The proportion of short-time side effects is substantially different between the control and the tested arm (57.6% vs. 32.3%, respectively), the estimated absolute difference in prevalence being 25.3% (95% CI 20.1–30.5%, P < 0.001). Differences in prevalence of axillary seroma (12.1%), axillary paresthesia or intercostobrachial nerve injury (17.6%), and pain on arm movement (13.9%) contributed greatly to this difference. A comparison regarding the prevalence of side effects between the 100 first consecutive patients included in each arm of the Milanese trial showed that axillary pain, paresthesias on the operated side, and alteration of arm mobility at 6 and 24 months were more frequent in the control than in the test arm [12]. In the NSABP B-32 trial, the 12-month ipsilateral arm symptom mean score was 3.6 in the control arm versus 2.5 in the test arm (P = 0.006) [15].

Conclusions

In the field of breast cancer without clinical node involvement or organ metastasis, the GF-GS01 trial is the second randomized trial in terms of number of women included in a comparison of axillary-lymph-node dissection restricted to SLN-positive patients with SLN biopsy followed by systematic axillary-lymph-node dissection.

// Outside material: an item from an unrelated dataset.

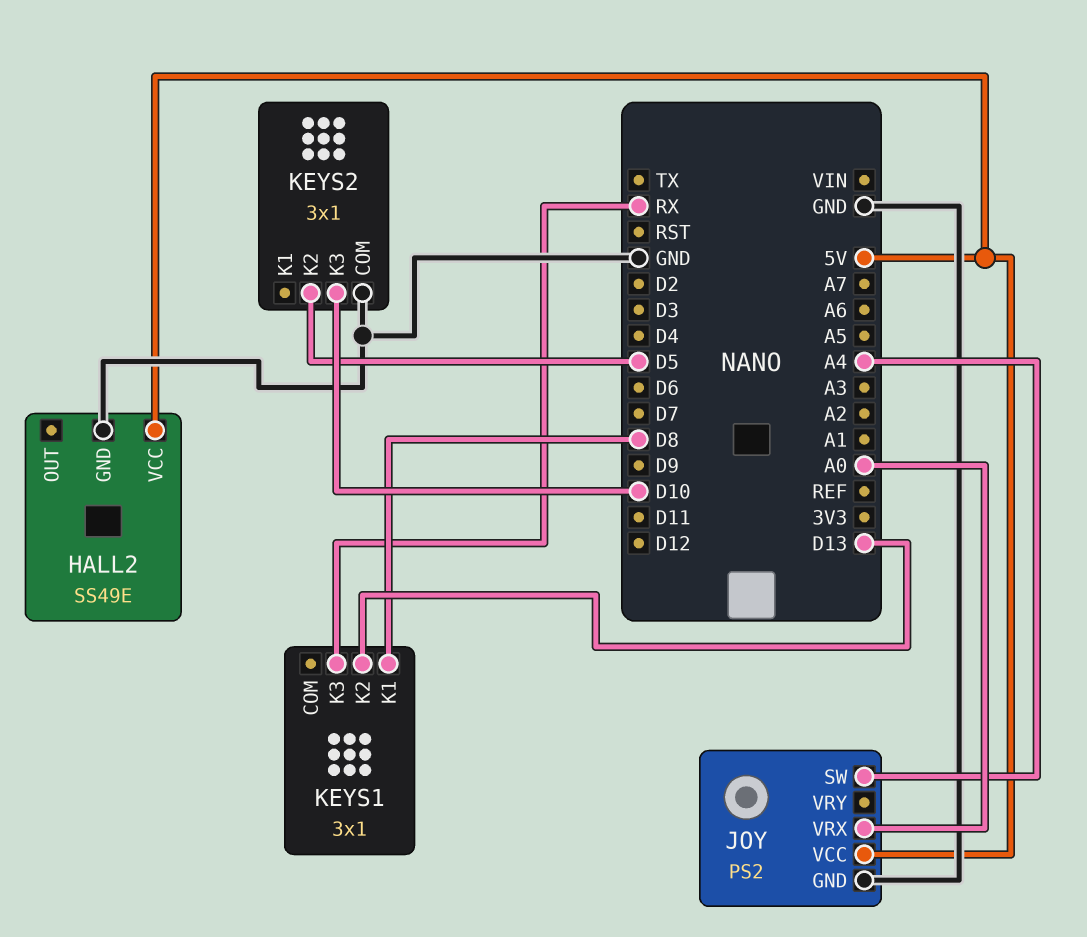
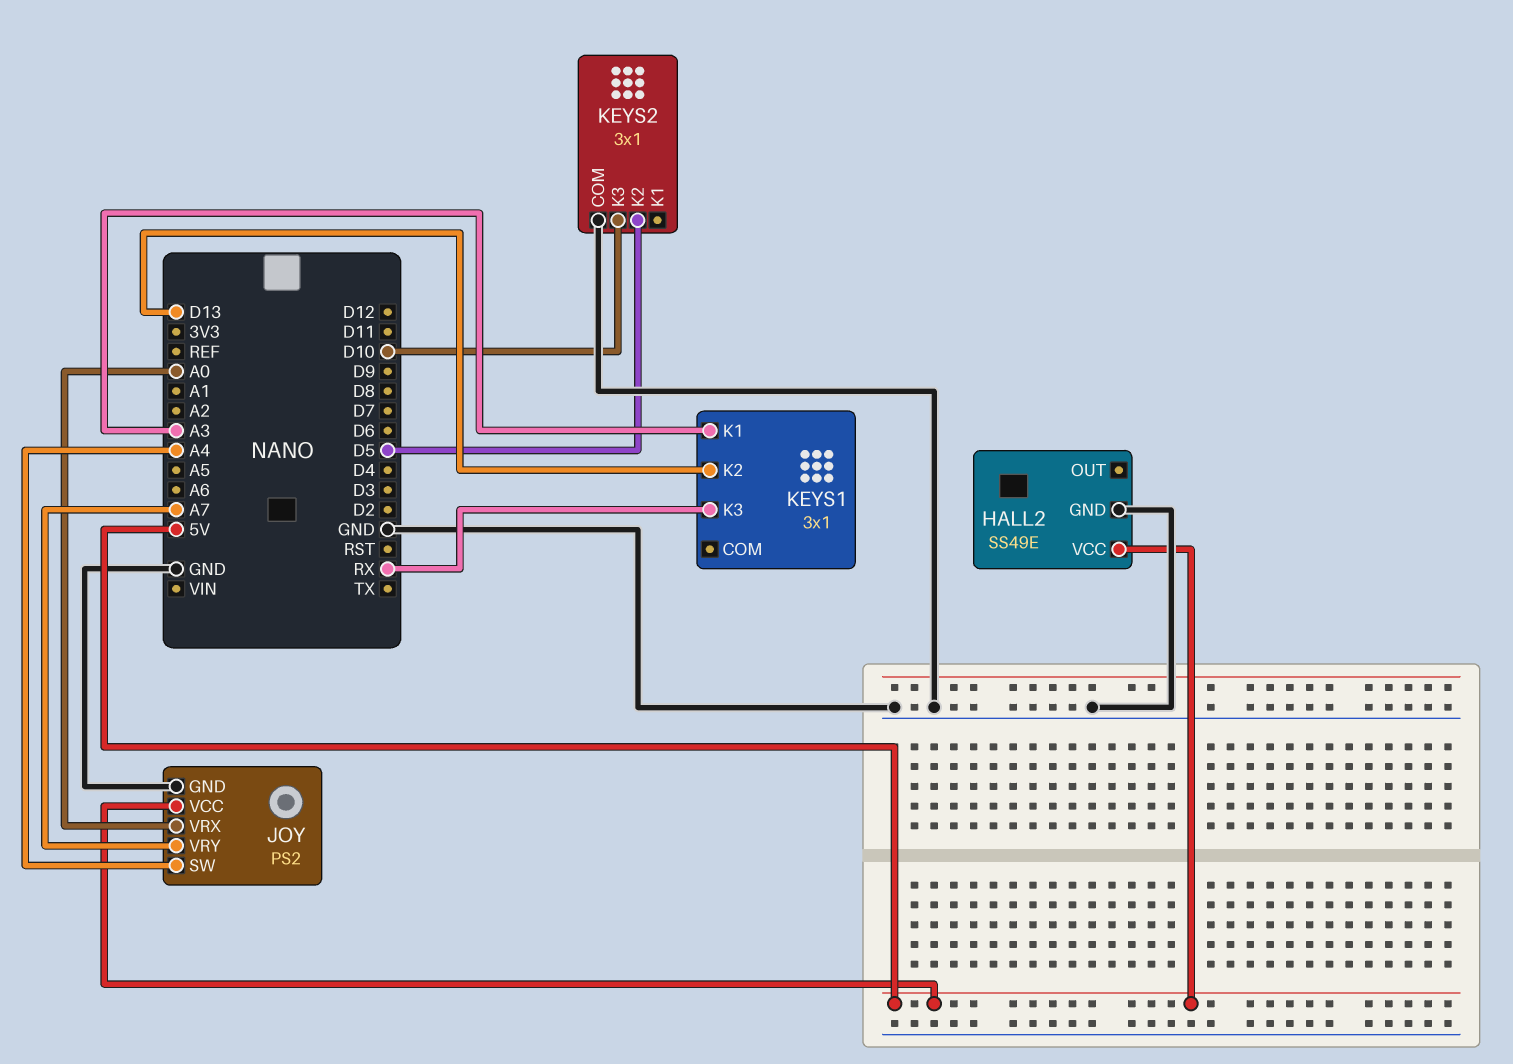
JOY pin VRY: none -> A7
KEYS1 pin K1: D8 -> A3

This GF-GS01 trial confirms that the former procedure reduces the risk of severe short-time side effects attributable to systematic axillary dissection by 11.5%, without affecting the overall survival. Results from similar trials are welcome to provide a more accurate estimation of the effect size.

Data availability

The data that support the findings of this study are not publicly available. They are available on request after the agreement of the study scientific board.